Natalie inspeccionó la bandeja del desayuno.

– Sabes que si no comes te meterán en la UCI. Creí que habías hecho un pacto con el doctor Kleinert.

– Pero si he comido -dijo Kitty.

– Bueno, yo no estoy aquí para darte la matraca, pero el doctor Kleinert llegará de un momento a otro. Procura acabar lo que has dejado mientras hablas con tu amiga, ¿quieres? Todos deseamos que te repongas, pequeña. De verdad.

Nos dedicó una ligera sonrisa, salió y entró en la habitación contigua, donde la oímos hablar con otra persona.

La cara de Kitty se había vuelto de color rosa y se esforzaba por contener las lágrimas. Cogió un cigarrillo, lo encendió y ocultó la tos tras la mano huesuda. Cabeceó y esbozó una sonrisa que contenía cierto porcentaje de dulzura.

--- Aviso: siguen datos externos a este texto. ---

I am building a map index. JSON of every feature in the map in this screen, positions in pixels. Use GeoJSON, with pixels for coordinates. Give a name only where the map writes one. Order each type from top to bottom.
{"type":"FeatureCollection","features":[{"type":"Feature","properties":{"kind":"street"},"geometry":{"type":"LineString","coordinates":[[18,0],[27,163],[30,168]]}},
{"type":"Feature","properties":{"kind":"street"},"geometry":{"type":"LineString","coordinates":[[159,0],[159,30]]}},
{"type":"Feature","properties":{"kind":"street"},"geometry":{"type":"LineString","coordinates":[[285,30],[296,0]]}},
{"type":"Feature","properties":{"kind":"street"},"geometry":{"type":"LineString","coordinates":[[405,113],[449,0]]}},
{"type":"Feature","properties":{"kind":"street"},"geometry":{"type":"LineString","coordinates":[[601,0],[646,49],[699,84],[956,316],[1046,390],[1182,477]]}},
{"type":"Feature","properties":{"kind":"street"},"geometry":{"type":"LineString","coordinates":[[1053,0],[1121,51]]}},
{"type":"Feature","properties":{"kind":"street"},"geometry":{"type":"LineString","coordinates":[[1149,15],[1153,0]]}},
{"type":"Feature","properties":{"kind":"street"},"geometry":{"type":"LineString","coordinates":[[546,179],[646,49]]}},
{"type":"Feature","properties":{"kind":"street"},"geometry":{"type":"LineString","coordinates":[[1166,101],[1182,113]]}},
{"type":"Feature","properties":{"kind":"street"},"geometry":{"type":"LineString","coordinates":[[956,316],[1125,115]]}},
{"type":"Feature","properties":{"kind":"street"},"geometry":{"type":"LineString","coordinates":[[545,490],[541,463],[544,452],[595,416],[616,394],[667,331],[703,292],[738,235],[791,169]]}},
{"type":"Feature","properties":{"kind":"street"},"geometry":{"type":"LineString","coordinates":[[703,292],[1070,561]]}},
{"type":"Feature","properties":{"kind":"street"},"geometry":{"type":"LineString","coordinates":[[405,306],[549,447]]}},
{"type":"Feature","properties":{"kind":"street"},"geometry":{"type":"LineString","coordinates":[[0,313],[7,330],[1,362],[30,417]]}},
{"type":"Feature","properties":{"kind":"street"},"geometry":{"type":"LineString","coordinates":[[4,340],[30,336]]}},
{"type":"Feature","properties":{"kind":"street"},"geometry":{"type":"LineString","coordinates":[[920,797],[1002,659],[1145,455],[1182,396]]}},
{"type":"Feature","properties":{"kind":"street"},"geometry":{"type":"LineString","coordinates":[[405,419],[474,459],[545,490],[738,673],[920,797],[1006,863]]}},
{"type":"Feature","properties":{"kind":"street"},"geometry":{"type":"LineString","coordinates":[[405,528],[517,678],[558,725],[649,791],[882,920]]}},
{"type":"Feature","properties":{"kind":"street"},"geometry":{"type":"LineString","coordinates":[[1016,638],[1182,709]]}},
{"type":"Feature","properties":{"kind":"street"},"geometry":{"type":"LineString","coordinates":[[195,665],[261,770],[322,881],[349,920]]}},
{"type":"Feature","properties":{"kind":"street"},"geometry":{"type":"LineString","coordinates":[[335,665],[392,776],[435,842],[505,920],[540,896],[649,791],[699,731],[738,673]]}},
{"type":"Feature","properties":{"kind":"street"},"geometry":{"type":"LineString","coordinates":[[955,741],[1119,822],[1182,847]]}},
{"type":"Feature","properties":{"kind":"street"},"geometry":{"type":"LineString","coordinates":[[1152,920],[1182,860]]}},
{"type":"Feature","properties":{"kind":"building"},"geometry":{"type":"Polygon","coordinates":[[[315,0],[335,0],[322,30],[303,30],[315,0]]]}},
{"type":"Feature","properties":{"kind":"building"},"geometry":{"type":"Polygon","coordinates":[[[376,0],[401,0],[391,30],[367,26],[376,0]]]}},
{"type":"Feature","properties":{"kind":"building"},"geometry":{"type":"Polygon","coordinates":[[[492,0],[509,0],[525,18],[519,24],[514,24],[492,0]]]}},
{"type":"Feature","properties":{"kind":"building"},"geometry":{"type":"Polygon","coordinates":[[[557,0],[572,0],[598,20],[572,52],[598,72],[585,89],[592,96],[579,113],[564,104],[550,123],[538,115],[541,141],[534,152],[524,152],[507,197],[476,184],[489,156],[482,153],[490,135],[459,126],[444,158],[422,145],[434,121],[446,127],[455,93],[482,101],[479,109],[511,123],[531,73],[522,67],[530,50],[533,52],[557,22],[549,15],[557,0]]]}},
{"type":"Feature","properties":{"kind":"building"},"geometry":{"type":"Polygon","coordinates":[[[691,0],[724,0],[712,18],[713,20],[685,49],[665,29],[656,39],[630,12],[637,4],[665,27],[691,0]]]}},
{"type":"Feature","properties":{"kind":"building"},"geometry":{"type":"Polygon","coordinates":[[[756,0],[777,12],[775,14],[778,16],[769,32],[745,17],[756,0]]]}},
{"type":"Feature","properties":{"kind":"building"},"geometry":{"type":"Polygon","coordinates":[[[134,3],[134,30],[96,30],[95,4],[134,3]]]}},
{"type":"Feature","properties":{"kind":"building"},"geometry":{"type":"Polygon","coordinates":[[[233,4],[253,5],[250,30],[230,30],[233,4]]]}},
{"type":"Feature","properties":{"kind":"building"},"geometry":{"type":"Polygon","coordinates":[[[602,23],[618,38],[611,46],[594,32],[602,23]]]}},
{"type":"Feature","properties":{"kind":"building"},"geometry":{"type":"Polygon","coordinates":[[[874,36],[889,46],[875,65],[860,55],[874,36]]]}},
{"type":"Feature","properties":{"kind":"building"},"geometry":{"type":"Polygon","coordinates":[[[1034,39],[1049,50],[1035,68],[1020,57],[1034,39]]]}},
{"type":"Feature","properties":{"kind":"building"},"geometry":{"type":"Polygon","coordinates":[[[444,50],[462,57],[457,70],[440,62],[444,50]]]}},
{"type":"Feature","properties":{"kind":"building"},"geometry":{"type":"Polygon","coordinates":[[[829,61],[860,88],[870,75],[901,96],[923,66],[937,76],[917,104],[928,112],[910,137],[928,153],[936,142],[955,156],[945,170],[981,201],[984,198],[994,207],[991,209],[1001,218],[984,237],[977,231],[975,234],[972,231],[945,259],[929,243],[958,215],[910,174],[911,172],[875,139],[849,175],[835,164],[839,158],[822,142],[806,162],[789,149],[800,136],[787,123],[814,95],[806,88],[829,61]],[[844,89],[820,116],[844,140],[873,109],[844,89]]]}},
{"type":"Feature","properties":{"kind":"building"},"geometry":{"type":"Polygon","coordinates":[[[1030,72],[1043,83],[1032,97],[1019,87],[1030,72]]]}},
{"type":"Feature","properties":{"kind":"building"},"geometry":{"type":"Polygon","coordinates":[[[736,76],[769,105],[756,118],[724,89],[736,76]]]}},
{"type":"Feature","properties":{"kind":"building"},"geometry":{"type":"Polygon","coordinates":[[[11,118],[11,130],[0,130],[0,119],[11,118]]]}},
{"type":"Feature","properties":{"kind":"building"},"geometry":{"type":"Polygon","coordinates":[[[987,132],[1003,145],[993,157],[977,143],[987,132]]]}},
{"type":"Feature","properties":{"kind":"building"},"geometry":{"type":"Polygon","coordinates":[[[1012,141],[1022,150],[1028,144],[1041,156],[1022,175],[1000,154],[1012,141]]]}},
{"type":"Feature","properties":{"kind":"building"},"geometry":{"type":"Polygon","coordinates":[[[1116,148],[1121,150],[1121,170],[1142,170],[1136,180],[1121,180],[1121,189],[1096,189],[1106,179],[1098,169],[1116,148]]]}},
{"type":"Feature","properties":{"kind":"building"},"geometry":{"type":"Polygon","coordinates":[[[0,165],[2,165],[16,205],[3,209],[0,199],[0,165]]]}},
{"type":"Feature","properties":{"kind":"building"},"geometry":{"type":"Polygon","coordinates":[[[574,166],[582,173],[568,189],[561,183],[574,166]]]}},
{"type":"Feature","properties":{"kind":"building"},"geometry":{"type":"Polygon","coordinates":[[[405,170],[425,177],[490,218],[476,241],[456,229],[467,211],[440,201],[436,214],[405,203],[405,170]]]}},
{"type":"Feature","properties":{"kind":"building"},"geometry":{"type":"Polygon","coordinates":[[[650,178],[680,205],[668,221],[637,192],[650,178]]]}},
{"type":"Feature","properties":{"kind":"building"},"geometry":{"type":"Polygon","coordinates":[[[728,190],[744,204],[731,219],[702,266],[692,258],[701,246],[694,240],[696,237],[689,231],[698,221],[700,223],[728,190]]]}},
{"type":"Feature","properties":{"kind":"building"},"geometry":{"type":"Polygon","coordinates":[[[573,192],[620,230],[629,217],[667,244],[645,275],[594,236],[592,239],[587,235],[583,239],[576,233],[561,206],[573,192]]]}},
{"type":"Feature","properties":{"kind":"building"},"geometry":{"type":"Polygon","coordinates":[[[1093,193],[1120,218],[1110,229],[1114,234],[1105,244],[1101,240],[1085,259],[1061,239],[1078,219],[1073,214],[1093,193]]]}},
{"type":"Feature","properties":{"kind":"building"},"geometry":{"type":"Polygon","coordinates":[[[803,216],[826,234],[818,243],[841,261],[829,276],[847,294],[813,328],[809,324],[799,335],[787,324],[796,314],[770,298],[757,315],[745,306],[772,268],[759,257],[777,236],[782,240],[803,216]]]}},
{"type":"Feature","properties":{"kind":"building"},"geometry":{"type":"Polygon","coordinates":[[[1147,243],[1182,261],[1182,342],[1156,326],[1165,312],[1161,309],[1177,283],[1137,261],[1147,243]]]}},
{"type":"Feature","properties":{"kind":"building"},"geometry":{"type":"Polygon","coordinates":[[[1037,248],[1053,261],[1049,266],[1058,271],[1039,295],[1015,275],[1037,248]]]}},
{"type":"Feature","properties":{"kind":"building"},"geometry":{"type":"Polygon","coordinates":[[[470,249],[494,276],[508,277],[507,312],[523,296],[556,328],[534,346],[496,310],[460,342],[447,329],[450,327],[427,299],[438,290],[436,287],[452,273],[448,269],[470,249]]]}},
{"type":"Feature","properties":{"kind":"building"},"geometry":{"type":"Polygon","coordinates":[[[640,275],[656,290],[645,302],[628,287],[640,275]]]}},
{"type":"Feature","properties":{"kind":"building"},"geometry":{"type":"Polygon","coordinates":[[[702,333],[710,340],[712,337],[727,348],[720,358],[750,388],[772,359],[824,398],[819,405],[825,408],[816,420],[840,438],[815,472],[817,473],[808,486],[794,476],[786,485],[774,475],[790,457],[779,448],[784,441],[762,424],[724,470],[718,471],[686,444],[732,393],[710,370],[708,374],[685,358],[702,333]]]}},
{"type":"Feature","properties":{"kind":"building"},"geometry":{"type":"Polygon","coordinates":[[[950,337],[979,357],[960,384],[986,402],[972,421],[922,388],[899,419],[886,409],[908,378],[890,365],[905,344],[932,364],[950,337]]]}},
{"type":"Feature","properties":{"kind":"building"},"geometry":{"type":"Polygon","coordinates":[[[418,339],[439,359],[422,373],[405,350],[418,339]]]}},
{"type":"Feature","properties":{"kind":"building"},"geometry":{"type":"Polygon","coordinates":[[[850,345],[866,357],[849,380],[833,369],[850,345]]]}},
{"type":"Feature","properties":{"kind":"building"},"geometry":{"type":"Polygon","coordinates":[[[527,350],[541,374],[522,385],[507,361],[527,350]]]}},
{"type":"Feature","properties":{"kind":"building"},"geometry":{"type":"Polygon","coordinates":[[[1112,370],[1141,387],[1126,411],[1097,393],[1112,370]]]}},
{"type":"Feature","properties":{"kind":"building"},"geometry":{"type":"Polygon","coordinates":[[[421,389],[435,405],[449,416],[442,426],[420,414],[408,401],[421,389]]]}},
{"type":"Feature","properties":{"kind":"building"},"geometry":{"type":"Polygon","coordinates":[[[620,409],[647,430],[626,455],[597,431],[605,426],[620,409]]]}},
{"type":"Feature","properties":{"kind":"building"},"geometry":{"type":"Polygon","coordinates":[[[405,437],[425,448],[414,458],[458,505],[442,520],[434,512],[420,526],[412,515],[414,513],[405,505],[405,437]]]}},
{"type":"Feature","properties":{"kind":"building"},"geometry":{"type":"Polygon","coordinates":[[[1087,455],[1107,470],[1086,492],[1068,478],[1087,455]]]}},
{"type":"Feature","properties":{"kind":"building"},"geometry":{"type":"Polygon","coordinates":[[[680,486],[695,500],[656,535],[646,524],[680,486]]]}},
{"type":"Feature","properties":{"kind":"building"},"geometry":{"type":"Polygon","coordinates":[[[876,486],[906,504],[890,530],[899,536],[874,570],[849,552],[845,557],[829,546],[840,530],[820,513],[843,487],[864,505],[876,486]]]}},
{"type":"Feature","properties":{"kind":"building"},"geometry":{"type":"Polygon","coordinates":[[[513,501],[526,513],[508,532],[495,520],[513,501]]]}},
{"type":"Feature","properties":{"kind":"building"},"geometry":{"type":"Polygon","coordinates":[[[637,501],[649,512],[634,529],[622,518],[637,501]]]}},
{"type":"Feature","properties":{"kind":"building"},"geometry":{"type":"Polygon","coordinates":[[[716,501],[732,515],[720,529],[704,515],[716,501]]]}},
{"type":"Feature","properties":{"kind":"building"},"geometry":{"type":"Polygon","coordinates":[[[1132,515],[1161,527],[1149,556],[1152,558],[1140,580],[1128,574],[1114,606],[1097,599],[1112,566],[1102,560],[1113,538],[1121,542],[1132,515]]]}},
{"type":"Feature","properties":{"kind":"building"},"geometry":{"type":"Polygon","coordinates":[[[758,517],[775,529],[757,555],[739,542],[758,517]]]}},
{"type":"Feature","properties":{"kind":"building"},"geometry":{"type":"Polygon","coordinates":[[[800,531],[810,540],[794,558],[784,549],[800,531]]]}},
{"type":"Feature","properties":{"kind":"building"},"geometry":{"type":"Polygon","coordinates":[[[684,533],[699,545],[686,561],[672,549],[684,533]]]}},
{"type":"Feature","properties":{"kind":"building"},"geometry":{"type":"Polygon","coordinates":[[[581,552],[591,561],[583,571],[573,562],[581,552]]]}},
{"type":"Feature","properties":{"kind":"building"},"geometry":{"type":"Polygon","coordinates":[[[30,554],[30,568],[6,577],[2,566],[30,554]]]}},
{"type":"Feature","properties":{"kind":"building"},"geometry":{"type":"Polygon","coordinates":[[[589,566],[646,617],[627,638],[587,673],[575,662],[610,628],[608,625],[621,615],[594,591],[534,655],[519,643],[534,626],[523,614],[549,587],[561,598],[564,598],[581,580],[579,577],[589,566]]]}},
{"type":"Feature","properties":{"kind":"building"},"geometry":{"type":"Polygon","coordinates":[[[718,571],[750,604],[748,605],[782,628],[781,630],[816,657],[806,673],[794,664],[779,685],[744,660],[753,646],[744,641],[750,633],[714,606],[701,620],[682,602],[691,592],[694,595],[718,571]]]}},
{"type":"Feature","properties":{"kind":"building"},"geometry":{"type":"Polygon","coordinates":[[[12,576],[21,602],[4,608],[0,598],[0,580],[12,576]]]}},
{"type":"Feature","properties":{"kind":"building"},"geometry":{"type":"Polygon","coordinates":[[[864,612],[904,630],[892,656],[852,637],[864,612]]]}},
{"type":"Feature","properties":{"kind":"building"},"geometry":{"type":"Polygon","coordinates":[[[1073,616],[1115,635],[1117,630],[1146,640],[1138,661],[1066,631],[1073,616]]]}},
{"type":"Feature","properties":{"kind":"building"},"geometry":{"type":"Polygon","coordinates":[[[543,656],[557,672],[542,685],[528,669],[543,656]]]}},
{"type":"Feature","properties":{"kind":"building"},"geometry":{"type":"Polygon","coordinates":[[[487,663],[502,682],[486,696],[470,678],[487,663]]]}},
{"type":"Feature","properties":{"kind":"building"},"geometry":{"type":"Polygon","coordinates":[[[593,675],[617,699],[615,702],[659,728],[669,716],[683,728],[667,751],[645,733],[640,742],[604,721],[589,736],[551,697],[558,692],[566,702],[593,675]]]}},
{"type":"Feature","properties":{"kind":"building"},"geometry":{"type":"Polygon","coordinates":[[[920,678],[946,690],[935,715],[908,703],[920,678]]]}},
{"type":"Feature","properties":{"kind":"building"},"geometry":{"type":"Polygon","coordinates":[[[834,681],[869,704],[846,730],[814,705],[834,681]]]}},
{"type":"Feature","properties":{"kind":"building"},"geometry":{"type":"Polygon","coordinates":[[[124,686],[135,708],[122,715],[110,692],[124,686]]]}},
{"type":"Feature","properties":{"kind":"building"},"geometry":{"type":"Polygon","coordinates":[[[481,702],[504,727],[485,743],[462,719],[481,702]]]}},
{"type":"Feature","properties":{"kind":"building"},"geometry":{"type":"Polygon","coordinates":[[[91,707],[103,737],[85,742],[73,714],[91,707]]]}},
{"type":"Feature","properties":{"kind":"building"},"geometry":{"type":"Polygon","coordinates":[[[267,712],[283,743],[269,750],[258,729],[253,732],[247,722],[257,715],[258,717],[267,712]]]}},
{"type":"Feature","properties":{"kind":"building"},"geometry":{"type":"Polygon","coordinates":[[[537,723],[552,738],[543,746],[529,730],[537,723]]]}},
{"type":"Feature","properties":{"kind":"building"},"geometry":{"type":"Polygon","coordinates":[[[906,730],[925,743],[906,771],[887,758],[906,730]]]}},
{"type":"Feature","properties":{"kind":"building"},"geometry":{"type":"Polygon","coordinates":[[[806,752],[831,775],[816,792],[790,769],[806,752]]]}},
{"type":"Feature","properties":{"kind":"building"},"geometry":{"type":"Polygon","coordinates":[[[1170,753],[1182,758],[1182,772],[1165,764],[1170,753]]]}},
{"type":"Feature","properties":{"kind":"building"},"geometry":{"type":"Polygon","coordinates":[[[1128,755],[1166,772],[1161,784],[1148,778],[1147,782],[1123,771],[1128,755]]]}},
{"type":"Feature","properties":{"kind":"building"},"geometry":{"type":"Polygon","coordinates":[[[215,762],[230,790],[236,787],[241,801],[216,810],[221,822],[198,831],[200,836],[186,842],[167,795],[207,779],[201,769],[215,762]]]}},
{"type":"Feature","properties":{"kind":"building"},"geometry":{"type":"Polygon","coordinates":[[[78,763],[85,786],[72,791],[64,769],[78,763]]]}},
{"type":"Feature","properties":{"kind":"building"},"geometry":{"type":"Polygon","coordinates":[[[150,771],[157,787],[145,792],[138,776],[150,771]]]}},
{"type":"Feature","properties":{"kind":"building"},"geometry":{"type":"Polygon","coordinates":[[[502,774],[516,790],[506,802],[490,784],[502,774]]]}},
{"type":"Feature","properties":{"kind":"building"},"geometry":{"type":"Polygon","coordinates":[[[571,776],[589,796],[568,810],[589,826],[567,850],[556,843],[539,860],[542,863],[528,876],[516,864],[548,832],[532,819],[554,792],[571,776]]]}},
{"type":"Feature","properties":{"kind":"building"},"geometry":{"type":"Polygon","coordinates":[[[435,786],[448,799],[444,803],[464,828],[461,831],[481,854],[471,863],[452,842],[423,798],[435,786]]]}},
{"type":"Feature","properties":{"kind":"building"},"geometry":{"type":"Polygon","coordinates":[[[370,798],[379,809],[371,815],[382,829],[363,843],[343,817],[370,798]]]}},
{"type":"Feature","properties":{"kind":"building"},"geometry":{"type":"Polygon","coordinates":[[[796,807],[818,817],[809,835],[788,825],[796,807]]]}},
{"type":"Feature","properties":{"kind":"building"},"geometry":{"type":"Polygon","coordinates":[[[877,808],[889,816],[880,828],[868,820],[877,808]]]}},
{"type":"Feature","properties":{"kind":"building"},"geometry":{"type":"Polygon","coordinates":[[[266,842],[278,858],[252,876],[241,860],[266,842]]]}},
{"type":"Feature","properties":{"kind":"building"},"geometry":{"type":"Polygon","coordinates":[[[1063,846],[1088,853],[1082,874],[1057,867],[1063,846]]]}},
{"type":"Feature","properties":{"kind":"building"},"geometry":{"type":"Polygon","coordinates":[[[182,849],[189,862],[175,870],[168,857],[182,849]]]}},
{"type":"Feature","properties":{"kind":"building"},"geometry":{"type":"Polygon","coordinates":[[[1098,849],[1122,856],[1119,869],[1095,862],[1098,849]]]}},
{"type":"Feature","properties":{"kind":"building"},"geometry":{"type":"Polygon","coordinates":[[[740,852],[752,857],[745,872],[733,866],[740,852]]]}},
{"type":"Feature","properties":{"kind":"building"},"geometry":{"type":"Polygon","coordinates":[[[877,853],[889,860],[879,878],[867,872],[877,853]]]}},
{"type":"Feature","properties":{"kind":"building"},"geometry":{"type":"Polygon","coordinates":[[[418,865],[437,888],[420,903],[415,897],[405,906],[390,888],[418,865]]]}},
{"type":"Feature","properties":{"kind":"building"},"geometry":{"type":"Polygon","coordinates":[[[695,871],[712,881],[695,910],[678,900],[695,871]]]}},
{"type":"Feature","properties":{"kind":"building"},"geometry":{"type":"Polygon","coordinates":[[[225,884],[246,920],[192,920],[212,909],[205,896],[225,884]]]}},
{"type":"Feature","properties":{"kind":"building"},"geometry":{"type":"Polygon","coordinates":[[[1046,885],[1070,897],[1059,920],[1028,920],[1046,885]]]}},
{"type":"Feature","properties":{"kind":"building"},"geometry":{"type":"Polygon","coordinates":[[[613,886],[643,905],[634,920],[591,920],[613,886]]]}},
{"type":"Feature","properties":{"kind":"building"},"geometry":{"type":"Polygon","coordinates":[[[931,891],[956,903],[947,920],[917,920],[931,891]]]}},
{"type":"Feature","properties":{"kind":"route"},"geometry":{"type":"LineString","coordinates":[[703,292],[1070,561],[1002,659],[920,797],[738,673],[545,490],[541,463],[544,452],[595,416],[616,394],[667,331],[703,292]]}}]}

– Mierda, no puedo creer que haya llegado a esto -dijo, y acto seguido, con ansiedad-: ¿Crees que Glen vendrá a verme?

– No lo sé. Puedo pasar por casa y decírselo, si lo deseas.

– Le ha dado la patada a papá.

– Eso me han dicho.

– Seguramente me echará a mí también.

No pude seguir mirándola. Su deseo de que Glen estuviera allí era tan palpable que me hacía daño a los ojos. Observé la bandeja del desayuno: macedonia de frutas, pan. de arándanos, yogur de fresa, copos de cereales surtidos, zumo de naranja y té. No había la menor indicación de que hubiera probado nada.

– ¿Te apetece alguna cosa? -me preguntó.

– No, porque entonces le dirás al doctor Kleinert que te lo has comido tú.

Aún tenía fuerzas para ruborizarse y emitir una risa inquieta.

– Pero ¿por qué no comes? -añadí.

Hizo una mueca.

– Es que todo me da asco. Tengo una vecina que sufría anorexia, ¿sabes lo que es? La trajeron aquí y consiguieron que comiera. Ahora parece que está embarazada. Sigue estando como un palillo, pero se le ha hinchado la barriga como si se hubiera tragado una pelota de baloncesto. Es repugnante.

– ¿Y qué? Está viva, ¿no?

– No quiero tener ese aspecto. Nada me sabe bien y apenas pruebo bocado me entran ganas de vomitar.